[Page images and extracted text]
++++
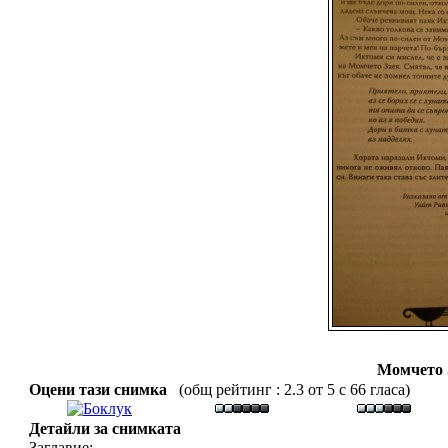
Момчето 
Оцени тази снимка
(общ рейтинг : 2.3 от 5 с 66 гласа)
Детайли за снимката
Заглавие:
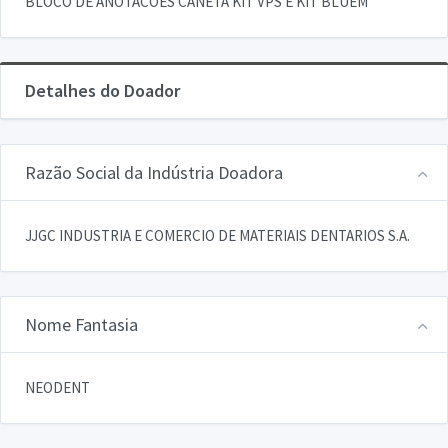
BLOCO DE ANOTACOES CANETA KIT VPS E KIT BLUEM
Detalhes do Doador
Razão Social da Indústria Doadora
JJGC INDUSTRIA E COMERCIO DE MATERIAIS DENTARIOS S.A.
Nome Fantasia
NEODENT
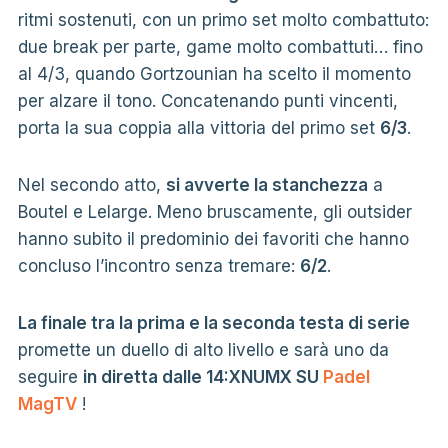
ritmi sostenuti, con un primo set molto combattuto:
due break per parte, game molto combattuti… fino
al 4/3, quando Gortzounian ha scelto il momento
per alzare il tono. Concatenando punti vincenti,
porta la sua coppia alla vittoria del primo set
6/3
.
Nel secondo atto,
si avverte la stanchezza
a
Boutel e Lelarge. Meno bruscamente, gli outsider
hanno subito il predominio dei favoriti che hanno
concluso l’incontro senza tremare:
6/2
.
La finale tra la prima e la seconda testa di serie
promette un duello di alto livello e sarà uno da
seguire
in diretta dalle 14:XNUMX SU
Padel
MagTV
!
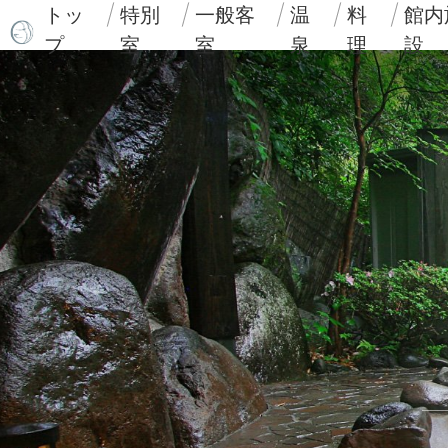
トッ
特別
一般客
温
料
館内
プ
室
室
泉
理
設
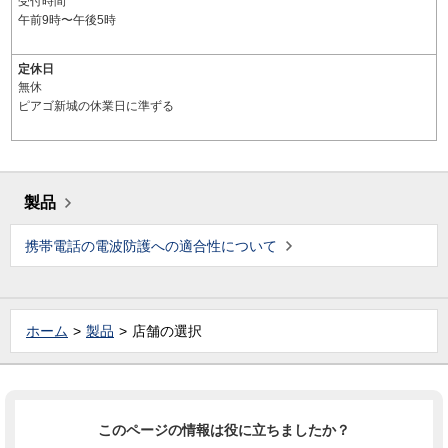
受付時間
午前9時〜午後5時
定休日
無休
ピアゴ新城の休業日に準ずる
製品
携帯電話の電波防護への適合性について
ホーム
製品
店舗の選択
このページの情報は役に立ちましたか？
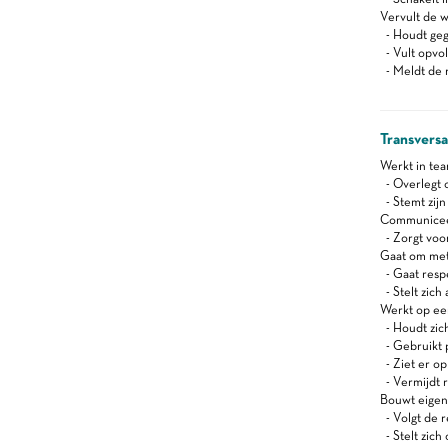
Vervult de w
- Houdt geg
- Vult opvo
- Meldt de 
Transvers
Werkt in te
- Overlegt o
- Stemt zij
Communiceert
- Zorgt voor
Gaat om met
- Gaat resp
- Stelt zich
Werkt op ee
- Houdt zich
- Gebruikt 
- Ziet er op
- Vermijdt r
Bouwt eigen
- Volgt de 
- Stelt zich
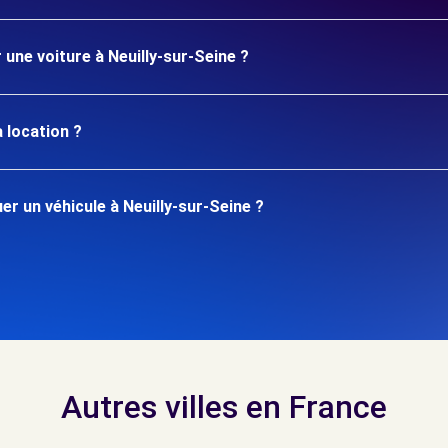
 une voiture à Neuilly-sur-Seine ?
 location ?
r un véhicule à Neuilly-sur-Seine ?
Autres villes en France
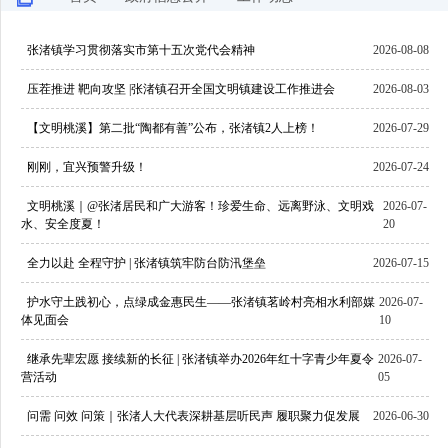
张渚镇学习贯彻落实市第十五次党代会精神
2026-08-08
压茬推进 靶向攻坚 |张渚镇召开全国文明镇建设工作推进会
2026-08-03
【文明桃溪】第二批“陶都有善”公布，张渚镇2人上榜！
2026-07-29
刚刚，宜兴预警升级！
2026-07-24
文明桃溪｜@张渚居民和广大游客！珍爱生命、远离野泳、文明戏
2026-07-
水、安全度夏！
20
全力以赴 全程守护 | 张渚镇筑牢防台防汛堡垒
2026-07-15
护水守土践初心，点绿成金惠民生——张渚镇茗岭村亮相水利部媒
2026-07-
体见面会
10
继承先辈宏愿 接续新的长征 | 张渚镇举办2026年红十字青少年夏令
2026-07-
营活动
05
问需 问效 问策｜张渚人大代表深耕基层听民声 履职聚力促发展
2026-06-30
++++
• _Exercise_: The response consists of the lines above that contain "primo".

• _Response to the task_:
ritmi sostenuti, con un primo set molto combattuto:
porta la sua coppia alla vittoria del primo set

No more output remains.